## [TASK GOAL]
Starting at the line below holding "folding chair, located at <bbox>1157, 492, 1246, 593</bbox>" and stopping at the line holding "seated woman in", print every line exactly, both ends included, and leave the rest out.

## [INFORMATION SHOWN]
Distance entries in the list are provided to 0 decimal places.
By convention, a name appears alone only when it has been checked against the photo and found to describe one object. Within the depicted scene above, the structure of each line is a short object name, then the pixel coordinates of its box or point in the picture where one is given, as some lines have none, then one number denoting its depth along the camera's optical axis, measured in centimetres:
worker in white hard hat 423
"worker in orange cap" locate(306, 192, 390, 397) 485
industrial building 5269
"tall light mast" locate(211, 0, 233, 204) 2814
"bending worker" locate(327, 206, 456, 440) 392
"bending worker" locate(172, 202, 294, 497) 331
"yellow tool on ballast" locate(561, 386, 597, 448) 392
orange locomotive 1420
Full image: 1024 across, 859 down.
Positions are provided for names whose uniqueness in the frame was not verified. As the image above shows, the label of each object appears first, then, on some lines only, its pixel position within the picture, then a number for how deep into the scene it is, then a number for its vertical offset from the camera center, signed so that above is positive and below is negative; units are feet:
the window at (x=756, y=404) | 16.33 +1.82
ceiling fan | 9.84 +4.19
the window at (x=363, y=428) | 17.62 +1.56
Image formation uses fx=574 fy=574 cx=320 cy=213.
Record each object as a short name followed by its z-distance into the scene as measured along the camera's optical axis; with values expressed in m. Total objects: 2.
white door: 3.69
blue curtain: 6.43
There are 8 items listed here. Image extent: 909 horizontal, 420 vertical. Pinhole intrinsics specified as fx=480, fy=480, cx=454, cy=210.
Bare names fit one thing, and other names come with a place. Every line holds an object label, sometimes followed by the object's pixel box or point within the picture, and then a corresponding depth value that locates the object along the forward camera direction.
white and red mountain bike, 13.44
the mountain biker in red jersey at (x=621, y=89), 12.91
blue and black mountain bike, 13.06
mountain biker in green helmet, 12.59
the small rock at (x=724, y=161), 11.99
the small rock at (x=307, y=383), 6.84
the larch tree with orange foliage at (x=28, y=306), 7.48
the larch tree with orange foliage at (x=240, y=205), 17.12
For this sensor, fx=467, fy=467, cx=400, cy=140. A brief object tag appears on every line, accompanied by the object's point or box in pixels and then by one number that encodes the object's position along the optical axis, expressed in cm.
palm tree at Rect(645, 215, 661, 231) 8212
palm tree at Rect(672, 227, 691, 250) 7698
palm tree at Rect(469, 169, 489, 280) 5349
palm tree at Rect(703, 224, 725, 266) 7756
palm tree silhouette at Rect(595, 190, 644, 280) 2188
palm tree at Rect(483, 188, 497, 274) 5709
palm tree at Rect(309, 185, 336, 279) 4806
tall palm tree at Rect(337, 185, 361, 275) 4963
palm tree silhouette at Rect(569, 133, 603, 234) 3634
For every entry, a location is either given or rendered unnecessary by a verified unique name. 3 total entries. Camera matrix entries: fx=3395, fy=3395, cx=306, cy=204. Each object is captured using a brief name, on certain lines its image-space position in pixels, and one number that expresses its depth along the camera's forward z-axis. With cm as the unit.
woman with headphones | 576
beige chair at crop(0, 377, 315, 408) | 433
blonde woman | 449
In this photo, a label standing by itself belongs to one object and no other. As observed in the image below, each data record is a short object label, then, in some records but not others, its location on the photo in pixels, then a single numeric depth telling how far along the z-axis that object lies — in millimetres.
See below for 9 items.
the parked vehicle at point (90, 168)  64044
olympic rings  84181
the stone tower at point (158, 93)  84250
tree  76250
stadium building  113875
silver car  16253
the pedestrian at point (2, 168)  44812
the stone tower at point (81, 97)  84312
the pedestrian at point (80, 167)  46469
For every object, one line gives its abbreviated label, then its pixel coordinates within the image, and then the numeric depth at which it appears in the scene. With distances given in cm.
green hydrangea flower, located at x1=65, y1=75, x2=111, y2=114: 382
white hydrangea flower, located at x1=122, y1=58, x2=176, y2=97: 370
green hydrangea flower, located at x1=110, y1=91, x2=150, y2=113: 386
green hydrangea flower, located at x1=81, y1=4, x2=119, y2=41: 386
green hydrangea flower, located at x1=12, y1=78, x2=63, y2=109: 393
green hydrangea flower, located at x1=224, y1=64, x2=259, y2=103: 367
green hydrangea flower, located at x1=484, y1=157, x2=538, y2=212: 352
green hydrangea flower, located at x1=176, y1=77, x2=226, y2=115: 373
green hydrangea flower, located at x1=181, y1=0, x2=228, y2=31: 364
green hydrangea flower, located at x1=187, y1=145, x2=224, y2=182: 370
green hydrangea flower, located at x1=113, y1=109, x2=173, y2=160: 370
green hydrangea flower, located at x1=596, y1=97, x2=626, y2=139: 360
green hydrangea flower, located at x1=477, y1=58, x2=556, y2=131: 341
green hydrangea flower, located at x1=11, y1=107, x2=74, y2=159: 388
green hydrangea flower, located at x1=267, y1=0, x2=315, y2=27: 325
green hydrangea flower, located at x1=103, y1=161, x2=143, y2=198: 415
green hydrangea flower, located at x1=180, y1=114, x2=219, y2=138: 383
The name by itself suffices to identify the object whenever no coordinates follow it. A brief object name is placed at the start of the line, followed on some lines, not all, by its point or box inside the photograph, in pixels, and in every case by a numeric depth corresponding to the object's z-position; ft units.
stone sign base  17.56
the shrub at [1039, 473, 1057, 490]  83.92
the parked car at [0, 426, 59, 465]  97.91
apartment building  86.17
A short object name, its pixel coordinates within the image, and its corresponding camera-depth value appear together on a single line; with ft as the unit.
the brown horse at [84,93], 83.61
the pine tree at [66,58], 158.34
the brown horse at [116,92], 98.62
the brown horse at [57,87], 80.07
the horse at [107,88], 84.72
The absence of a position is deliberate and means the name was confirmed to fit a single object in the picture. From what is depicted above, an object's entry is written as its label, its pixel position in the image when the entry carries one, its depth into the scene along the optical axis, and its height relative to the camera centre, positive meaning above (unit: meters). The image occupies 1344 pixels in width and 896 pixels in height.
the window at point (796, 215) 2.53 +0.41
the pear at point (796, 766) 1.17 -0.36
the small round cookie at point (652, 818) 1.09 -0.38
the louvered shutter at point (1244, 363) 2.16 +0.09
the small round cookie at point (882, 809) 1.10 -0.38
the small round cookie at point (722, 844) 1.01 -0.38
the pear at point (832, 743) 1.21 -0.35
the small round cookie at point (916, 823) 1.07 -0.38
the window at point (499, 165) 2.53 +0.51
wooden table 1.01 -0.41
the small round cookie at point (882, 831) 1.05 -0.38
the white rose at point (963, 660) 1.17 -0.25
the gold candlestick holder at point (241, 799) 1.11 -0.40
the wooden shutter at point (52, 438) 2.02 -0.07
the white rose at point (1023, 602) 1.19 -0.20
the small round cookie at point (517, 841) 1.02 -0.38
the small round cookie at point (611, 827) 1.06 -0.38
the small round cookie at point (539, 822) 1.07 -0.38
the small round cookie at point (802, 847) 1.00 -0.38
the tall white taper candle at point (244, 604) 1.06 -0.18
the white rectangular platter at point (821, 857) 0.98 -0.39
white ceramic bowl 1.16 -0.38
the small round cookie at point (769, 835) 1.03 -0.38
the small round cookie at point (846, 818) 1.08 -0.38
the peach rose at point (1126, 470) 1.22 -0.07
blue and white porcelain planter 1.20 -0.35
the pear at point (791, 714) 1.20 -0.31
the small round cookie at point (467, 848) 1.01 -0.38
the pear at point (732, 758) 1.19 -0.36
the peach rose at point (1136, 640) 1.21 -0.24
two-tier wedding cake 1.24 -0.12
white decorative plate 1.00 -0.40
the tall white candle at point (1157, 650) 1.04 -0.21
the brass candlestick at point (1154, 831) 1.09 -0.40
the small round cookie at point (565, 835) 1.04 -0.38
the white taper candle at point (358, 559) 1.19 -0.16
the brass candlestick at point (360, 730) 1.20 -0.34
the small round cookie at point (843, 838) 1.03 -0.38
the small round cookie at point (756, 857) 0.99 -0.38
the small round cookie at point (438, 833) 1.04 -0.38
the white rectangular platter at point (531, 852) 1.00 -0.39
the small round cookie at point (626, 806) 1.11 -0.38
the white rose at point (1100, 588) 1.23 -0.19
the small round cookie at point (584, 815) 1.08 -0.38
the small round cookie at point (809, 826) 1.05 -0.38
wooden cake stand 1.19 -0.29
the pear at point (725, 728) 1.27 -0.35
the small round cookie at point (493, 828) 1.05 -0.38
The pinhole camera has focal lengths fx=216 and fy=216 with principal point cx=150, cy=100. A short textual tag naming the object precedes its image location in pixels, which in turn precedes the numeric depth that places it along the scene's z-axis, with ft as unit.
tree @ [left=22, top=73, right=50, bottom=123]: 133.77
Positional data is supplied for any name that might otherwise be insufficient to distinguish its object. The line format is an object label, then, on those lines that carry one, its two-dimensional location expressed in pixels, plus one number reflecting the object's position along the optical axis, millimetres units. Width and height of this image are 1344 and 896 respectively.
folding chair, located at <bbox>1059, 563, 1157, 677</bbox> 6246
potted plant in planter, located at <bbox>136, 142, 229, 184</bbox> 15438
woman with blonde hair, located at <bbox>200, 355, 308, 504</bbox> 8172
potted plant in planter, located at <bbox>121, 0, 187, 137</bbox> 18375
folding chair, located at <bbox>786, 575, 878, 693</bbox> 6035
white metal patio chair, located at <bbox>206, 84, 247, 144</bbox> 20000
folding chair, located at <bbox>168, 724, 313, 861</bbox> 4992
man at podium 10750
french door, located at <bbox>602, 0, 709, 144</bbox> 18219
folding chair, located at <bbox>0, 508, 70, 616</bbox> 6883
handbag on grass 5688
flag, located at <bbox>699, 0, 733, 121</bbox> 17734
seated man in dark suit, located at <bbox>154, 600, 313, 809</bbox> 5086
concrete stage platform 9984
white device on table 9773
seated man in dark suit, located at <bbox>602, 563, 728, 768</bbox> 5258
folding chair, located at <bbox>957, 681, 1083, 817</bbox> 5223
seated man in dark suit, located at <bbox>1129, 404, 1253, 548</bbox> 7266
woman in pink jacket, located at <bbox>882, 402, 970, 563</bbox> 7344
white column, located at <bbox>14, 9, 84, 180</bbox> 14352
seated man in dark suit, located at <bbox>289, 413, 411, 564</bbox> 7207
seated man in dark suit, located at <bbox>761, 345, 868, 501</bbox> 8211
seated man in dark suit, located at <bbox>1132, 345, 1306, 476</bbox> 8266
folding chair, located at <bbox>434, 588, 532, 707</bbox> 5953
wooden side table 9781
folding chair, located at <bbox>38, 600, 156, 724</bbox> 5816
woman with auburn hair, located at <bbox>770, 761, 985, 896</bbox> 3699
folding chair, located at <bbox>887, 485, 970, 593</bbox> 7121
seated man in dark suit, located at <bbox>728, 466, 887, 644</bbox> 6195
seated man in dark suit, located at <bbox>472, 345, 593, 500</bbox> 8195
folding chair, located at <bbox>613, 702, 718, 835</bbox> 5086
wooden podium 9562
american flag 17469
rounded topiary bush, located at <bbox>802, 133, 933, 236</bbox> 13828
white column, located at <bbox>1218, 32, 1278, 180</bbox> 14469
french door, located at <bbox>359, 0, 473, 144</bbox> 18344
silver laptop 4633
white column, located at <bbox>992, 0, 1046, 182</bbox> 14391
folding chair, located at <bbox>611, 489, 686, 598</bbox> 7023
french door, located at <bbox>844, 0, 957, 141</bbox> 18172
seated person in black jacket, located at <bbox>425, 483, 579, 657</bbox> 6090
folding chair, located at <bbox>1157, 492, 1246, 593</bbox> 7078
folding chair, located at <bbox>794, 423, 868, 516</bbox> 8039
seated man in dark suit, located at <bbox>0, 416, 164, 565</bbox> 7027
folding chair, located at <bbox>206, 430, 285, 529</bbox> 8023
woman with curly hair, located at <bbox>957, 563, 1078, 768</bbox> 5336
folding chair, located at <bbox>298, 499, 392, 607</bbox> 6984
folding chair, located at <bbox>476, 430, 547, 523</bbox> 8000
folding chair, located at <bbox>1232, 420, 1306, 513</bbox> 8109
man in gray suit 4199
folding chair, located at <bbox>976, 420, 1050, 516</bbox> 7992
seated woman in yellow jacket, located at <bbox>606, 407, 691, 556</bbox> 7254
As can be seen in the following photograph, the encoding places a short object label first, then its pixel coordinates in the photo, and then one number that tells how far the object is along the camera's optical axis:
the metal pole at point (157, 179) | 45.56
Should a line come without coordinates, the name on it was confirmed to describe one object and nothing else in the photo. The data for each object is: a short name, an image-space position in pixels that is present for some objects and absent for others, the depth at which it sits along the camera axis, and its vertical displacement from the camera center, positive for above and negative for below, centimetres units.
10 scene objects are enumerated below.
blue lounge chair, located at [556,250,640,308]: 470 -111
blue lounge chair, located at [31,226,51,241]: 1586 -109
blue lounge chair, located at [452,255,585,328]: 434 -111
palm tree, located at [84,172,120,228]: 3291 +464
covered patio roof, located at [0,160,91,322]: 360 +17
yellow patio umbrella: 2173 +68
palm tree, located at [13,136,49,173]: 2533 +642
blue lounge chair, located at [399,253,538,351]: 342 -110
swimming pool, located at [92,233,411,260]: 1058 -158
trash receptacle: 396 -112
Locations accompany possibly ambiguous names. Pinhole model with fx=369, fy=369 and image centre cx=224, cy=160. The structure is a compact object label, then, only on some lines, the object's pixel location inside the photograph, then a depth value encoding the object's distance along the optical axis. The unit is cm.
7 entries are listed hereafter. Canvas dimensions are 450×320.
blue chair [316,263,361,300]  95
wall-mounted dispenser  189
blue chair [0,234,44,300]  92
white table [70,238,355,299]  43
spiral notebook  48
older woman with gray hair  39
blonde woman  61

## [TASK OUTPUT]
folding chair, located at <bbox>1157, 492, 1246, 593</bbox> 7078
folding chair, located at <bbox>794, 423, 868, 516</bbox> 8039
seated man in dark suit, located at <bbox>0, 416, 164, 565</bbox> 7027
folding chair, located at <bbox>206, 430, 285, 529</bbox> 8023
woman with curly hair, located at <bbox>957, 563, 1078, 768</bbox> 5336
folding chair, located at <bbox>298, 499, 392, 607</bbox> 6984
folding chair, located at <bbox>476, 430, 547, 523</bbox> 8000
folding chair, located at <bbox>1232, 420, 1306, 513</bbox> 8109
man in gray suit 4199
folding chair, located at <bbox>976, 420, 1050, 516</bbox> 7992
seated woman in yellow jacket, located at <bbox>606, 407, 691, 556</bbox> 7254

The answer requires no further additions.